I Love Life. It is simultaneously filled with suffering and abundant in its potential. When life finds a seam, it will burst through and expand. Give a person an opportunity to better themselves, and they will grow toward the light.
I might have always loved life, and watching my daughter grow into the beginning of her womanhood, I can report that she came into this world loving life. Born to love life. I have seen this love of life again and again at SweetRush. And I have learned a bit about how to love life at work.
Serve your people so that they’re able to explore and express the truth, beauty, and goodness in them, and they’ll do amazing things. The problems of the day not only become manageable, they become fodder to make something of good use. Making things with good people is a lot of fun—and when we have those things, we make a positive impact. What could be better in our work?
People like to make things—so much so that moving rocks and materials around could be said to be a part of our nature. But we don’t just push stuff into a shape; we like to bring those shapes to life: Water through the old aqueducts, electric money through the digital world that connects our activities—and now pushing our materials and energy out into space. It seems that we see ourselves inside of what we shape and bring to life.
Sadly, we’re now learning that some of the things we make have diminished our amazing planet and its living systems. It’s as if these webs of connectivity we are part of are letting us know it’s going to get a bit rocky ahead. Suffering is at hand, and more still will come, so now we turn to look for wisdom about how to master our meaning and purpose.
What is it all for?
It’s for life—this is the answer we return to when we get into trouble. The new lives that come into our families, the forests that are splendid with awe and mystery, beauty and air. Sweet air—water, too. A drink of water, when you are truly thirsty, is something that makes you understand why all cultures have built temples, great fountains, works of art, and towns to honor the essential nature of water.

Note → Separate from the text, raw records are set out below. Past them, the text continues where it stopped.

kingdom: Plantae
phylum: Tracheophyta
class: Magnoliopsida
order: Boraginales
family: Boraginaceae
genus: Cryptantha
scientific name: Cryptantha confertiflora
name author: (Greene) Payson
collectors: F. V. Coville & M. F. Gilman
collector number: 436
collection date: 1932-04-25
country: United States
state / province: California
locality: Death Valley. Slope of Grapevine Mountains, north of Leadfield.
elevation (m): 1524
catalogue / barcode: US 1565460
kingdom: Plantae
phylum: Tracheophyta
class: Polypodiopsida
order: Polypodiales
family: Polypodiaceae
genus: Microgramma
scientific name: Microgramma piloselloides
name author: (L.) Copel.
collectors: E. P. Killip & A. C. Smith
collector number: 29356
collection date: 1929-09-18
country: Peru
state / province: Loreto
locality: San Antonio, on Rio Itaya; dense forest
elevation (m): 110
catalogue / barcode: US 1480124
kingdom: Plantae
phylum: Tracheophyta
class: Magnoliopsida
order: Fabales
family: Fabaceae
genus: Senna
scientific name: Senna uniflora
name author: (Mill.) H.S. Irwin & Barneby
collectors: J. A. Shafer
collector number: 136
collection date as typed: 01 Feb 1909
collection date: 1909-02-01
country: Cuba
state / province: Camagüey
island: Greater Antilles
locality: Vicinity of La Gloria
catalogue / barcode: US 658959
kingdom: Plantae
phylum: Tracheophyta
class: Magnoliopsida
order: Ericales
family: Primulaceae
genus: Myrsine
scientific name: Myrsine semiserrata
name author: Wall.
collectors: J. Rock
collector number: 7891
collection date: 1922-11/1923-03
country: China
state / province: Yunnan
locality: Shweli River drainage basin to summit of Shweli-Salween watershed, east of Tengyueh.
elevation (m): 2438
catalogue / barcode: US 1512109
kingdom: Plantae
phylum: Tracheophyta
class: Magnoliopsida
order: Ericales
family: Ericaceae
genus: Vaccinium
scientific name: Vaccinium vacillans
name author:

Life’s power and beauty are also abundant in the ways we relate and connect with one another. At this time, when over half our population is digitally connected, we can talk. Yes, there’s the absolutely crazy talk we have been doing on social media, but we can also truly dig deep with people all over the world, sharing solutions, resources, and good will. By the end of the next decade, almost all of us will be connected and interfacing with the next chapter of technology—the metaverse. There we’ll discover just how close we can get through the tools we have developed to share more of our personal and collective energy together.
If we have achieved all we have while being motivated by a value system based on coins, imagine what we can achieve when we’re motivated by the truth that life and its potential are the greatest measurements of value? The answer, of course, is: “Let’s see what’s possible.”
We know a few fundamental things about the potential and value of life. We know that when a life experiences freedom from suffering, it does amazing things. Freedom from suffering doesn’t mean an absence of suffering, but a healthy amount of suffering and the experience of stretching that is a catalyst for the growth of our potential.
It’s also about reclaiming our energy from the times when the suffering has been too much. We know there are fireworks of life potential and goodness when we support others who are suffering—so much so that we build myths and movies about superheroes and award Peace Prizes for it.
We also know that every living thing needs the right amount of abundance: not too much and not too little. Both extreme abundance and extreme lack of abundance cause lots of suffering for everyone because it degrades our shared potential. The indicator of achieving ample abundance is when you begin to serve others’ life potential.
I am certain that there is a way for you to work earnestly with your people, making the things you love to make, that grows life potential. I am even more certain that when you do, you will feel better about yourself and our world. Your people will too.
At SweetRush, we like to make learning and support transformation, using the best technology we can find and a commitment to goodness, truth, and beauty. We like to work with as cool a set of tools, processes, and methodology as we can, too. We like to get intellectual sometimes and pragmatic all the time.
Our new eBook, It’s All About Your People: Embracing Human-Centered Business, Workplace Culture, and Learning Design is an expression of both the deep and pragmatic work we do: not just our ideas but our urge to share what we know with you. We can attest that there aren’t enough of us to go around. The learning and development industry, once a sort of cleanup crew for sexual harassment or workplace injury lawsuits, is in such need to support the large-scale transformation in our world that the pounding on the doors of our craft is almost deafening.
I believe that the best of our craft—and SweetRush—is yet to come if we truly focus on what is good for life. This is a pragmatic notion as well as one that makes me happy. If you are in an industry that is in great demand, then where you put your craft makes a big impact. Put it into what you value most.
I believe the onus is on us to put our work toward the world we want to see and, for me, that’s a living world. For my team, the world is what we choose to work for, and we learn about how to serve it better each year. Our reward is that we get to do more of what we love to do while bringing more people together. We get to know people at other organizations who are making things, moving energy together—reducing suffering and increasing abundance in service of life potential.
If there is a hopeful, productive, future age, I believe that it will be called something like the Age of Life Potential, in which people shift their belief systems and mental models and learn new ways to ask and answer: What more is possible with life at the center? How much splendid diversity of care, creativity, and understanding can we weave into the things we make and do?
When I look down the line of industries, cultures, and ecosystems with life as the focus, what I see is not only worth working toward, it brings me joy and gives my life value. Serving life potential is worth all I am.